[Stored entries]

▬▬▬▬▬▬▬▬▬▬

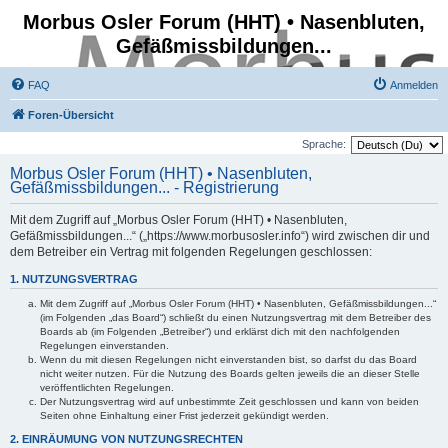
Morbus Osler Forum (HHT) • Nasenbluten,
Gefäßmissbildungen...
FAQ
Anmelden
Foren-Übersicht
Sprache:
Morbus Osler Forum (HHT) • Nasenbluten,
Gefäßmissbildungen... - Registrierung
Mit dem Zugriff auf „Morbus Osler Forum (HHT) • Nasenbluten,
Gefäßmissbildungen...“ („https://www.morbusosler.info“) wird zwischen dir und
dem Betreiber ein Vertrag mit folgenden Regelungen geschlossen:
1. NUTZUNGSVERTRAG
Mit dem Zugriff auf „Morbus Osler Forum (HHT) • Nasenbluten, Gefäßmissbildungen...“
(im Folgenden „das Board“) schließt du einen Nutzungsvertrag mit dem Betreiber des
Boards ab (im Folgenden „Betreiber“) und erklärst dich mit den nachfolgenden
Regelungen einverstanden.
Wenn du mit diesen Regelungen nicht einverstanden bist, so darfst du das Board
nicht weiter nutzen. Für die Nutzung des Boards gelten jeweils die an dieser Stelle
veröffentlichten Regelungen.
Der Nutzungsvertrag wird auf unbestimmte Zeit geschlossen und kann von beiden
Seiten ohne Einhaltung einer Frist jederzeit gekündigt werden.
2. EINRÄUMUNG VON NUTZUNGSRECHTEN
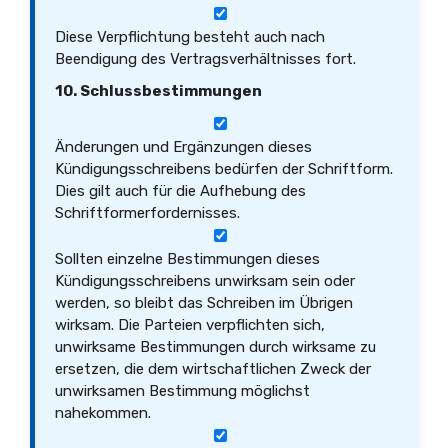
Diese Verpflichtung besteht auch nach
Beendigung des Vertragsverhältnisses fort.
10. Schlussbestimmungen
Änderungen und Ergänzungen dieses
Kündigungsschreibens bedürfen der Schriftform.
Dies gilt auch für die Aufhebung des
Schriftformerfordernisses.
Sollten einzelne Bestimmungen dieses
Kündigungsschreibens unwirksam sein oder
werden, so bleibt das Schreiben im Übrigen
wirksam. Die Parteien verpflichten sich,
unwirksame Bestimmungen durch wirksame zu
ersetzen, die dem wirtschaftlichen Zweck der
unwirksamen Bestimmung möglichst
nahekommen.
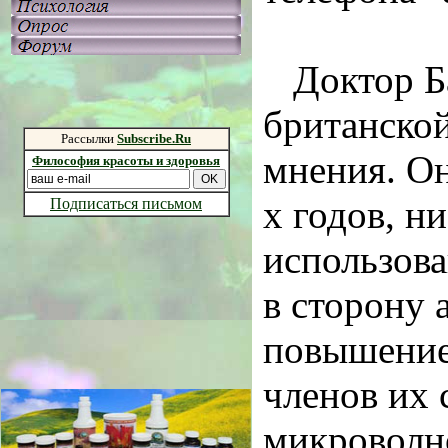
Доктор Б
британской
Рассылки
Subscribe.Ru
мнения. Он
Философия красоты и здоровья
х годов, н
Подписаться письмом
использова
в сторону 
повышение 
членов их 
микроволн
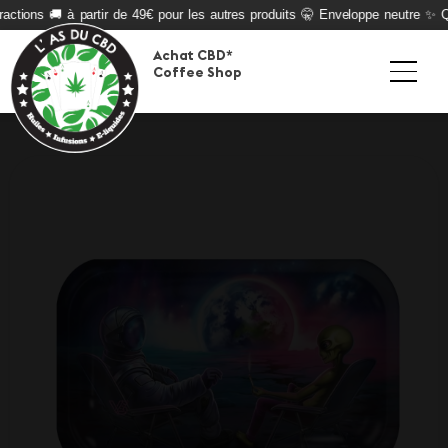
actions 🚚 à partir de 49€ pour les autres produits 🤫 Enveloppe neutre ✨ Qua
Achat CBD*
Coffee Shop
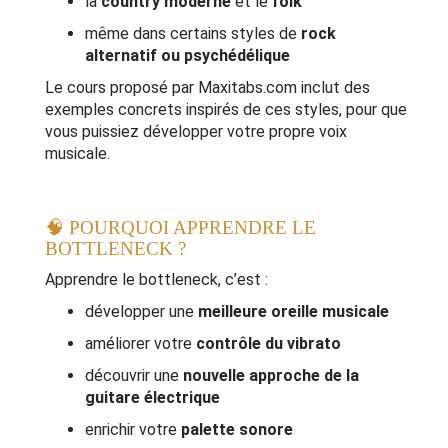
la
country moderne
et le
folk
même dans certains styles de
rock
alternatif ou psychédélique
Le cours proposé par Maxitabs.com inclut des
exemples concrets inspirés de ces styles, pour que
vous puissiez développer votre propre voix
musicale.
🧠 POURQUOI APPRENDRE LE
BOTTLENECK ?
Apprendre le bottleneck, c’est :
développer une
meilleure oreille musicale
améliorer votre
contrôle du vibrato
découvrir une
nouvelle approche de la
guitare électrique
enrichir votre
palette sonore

▬▬▬▬▬▬▬▬▬▬

Because only the text is wanted, copy each record above precisely and omit its pictures.

Morbus Osler Forum (HHT) • Nasenbluten,
Gefäßmissbildungen...
FAQ
Anmelden
Foren-Übersicht
Sprache:
Morbus Osler Forum (HHT) • Nasenbluten,
Gefäßmissbildungen... - Registrierung
Mit dem Zugriff auf „Morbus Osler Forum (HHT) • Nasenbluten,
Gefäßmissbildungen...“ („https://www.morbusosler.info“) wird zwischen dir und
dem Betreiber ein Vertrag mit folgenden Regelungen geschlossen:
1. NUTZUNGSVERTRAG
Mit dem Zugriff auf „Morbus Osler Forum (HHT) • Nasenbluten, Gefäßmissbildungen...“
(im Folgenden „das Board“) schließt du einen Nutzungsvertrag mit dem Betreiber des
Boards ab (im Folgenden „Betreiber“) und erklärst dich mit den nachfolgenden
Regelungen einverstanden.
Wenn du mit diesen Regelungen nicht einverstanden bist, so darfst du das Board
nicht weiter nutzen. Für die Nutzung des Boards gelten jeweils die an dieser Stelle
veröffentlichten Regelungen.
Der Nutzungsvertrag wird auf unbestimmte Zeit geschlossen und kann von beiden
Seiten ohne Einhaltung einer Frist jederzeit gekündigt werden.
2. EINRÄUMUNG VON NUTZUNGSRECHTEN
Diese Verpflichtung besteht auch nach
Beendigung des Vertragsverhältnisses fort.
10. Schlussbestimmungen
Änderungen und Ergänzungen dieses
Kündigungsschreibens bedürfen der Schriftform.
Dies gilt auch für die Aufhebung des
Schriftformerfordernisses.
Sollten einzelne Bestimmungen dieses
Kündigungsschreibens unwirksam sein oder
werden, so bleibt das Schreiben im Übrigen
wirksam. Die Parteien verpflichten sich,
unwirksame Bestimmungen durch wirksame zu
ersetzen, die dem wirtschaftlichen Zweck der
unwirksamen Bestimmung möglichst
nahekommen.
Доктор Б
британской
Рассылки
Subscribe.Ru
мнения. Он
Философия красоты и здоровья
х годов, н
Подписаться письмом
использова
в сторону 
повышение 
членов их 
микроволн
actions 🚚 à partir de 49€ pour les autres produits 🤫 Enveloppe neutre ✨ Qua
Achat CBD*
Coffee Shop
la
country moderne
et le
folk
même dans certains styles de
rock
alternatif ou psychédélique
Le cours proposé par Maxitabs.com inclut des
exemples concrets inspirés de ces styles, pour que
vous puissiez développer votre propre voix
musicale.
🧠 POURQUOI APPRENDRE LE
BOTTLENECK ?
Apprendre le bottleneck, c’est :
développer une
meilleure oreille musicale
améliorer votre
contrôle du vibrato
découvrir une
nouvelle approche de la
guitare électrique
enrichir votre
palette sonore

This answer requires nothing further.